僕は水のおもてに顔を出し、手を振って芥川を呼んだ。しかし芥川は衣服も脱がないまま、おろおろと心配そうに波打ち際を行ったり来たりするばかりだ。
「アクタもおいでよ、気持ちいいよ!」
「で、でも……」
芥川はしばらく海に浮かんでいる僕の格好と、空を流れる雲の様子を交互に眺めていたが、そのうち意を決したように襯衣と下服を砂の上に脱ぎ捨て、下駄を蹴って、敏捷な動作で波間に身を躍らせた。
獲物を狩る水鳥のように、一瞬のうちに姿が見えなくなったと思うと、潜水したまま此方に向かって真っ直ぐ泳いで来たらしい。あッと気付いたときにはもう僕に追いついて、胸をぐんと反らしながら水上に伸び上がり「井川のばか!」と僕を詰った。

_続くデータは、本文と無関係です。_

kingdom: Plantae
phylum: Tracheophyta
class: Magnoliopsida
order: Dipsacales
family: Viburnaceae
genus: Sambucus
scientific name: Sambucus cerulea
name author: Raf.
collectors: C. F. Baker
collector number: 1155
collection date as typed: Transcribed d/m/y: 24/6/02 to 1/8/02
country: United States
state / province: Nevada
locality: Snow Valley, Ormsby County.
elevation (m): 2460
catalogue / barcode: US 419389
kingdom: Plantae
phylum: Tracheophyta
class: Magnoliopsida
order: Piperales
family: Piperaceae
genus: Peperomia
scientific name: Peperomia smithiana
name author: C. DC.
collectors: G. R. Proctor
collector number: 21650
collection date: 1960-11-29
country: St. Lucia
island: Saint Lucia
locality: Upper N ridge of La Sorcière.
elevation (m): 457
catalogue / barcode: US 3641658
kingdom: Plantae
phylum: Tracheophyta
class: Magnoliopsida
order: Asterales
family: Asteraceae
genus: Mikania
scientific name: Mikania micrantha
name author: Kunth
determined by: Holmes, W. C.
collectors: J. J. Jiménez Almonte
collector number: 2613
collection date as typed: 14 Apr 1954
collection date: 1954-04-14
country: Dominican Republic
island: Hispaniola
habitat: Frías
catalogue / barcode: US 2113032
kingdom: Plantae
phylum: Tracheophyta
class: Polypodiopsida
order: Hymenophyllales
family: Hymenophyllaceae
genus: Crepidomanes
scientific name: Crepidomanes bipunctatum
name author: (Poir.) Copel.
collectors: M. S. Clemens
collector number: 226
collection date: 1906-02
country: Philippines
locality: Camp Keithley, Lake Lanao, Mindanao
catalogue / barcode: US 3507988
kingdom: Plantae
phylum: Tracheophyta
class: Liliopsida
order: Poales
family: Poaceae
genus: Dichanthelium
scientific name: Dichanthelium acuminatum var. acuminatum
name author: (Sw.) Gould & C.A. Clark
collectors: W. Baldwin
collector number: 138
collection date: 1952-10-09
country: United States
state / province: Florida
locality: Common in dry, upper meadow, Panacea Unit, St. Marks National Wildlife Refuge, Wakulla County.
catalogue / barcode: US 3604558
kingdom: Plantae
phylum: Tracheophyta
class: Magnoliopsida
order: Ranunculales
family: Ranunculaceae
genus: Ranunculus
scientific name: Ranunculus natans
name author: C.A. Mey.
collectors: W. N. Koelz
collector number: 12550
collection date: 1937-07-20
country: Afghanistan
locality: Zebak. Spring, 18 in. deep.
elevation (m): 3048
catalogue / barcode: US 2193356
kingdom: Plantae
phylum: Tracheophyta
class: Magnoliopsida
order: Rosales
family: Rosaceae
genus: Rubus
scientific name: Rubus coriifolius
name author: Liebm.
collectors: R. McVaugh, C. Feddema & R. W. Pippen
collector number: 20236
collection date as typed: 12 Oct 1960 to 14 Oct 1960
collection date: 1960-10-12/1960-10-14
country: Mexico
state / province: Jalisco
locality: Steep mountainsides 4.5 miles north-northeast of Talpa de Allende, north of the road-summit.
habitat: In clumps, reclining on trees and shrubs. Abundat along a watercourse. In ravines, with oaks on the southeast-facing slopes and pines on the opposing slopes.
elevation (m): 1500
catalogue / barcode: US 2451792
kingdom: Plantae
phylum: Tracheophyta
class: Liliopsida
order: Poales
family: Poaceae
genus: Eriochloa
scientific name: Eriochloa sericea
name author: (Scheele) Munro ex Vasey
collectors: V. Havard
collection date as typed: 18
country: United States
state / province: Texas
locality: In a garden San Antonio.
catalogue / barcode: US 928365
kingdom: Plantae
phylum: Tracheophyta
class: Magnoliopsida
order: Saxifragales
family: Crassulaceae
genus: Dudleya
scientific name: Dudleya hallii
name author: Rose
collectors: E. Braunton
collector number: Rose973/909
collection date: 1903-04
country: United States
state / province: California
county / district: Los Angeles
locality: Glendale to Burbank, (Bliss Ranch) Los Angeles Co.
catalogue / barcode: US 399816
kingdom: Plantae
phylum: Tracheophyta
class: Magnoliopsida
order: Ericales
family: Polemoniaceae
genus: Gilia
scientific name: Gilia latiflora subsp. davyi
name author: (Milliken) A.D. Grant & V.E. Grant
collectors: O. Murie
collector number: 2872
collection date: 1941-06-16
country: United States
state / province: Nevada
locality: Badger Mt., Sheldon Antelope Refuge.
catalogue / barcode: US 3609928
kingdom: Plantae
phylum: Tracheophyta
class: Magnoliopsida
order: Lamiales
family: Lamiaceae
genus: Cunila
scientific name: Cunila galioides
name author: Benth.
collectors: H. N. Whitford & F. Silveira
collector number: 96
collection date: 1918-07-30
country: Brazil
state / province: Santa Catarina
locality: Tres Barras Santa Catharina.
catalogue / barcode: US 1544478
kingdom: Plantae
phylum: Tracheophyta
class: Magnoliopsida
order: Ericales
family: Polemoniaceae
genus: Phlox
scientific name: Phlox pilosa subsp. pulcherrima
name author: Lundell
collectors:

「井川のばか! いつもそうやって一人で先に行っちまうんだから……」
そして芥川はヒラリと身を翻した。
芥川の見事な泳ぎ振りについ見惚れていた僕は、それでようやく我に返ると、芥川のあとを追っかけて泳ぎだした。
芥川は時おり僕をからかうように方向を変えながら、泳ぐというよりは水の中を飛ぶように進んでいくのだった。僕はその爪先を捉えてやろうと水を掻くが、あと少しというところで、届きそうで届かない。
すると芥川は突然くるッと旋回し、僕の鼻先を掠めて反対方向に水を蹴った。
水面にぱッと飛沫が上がり、僕はそれを真正面から顔面に受けて、思わず目を瞑りながら、躰ごとぶつかるようにして芥川の胴回りに飛びついた。
「うわあっ!」
と芥川は声を引っくり返し、すっぽりと僕の腕に収まって全身の力を抜いた。下手に暴れると溺れる、と思ったんだろう。
「急に危ないじゃないか、井川!……」
僕は芥川の肩に額を擦りつけ、くっくと笑いながら「アクタが一人で先に行くから……」と言い訳した。
「ばか!」
と芥川はもう一度いって、呆れたようにふっと吹き出した。
それからまもなく雨が降り出したので、僕たちは慌てて海水から上がった。そのとき僕は、砂に混じっていた小石の角で、足の裏を切ってしまった。濡れていたせいか、傷が浅いわりに派手に出血したため、芥川が大層驚いて、大げさにハンカチで縛ってくれた。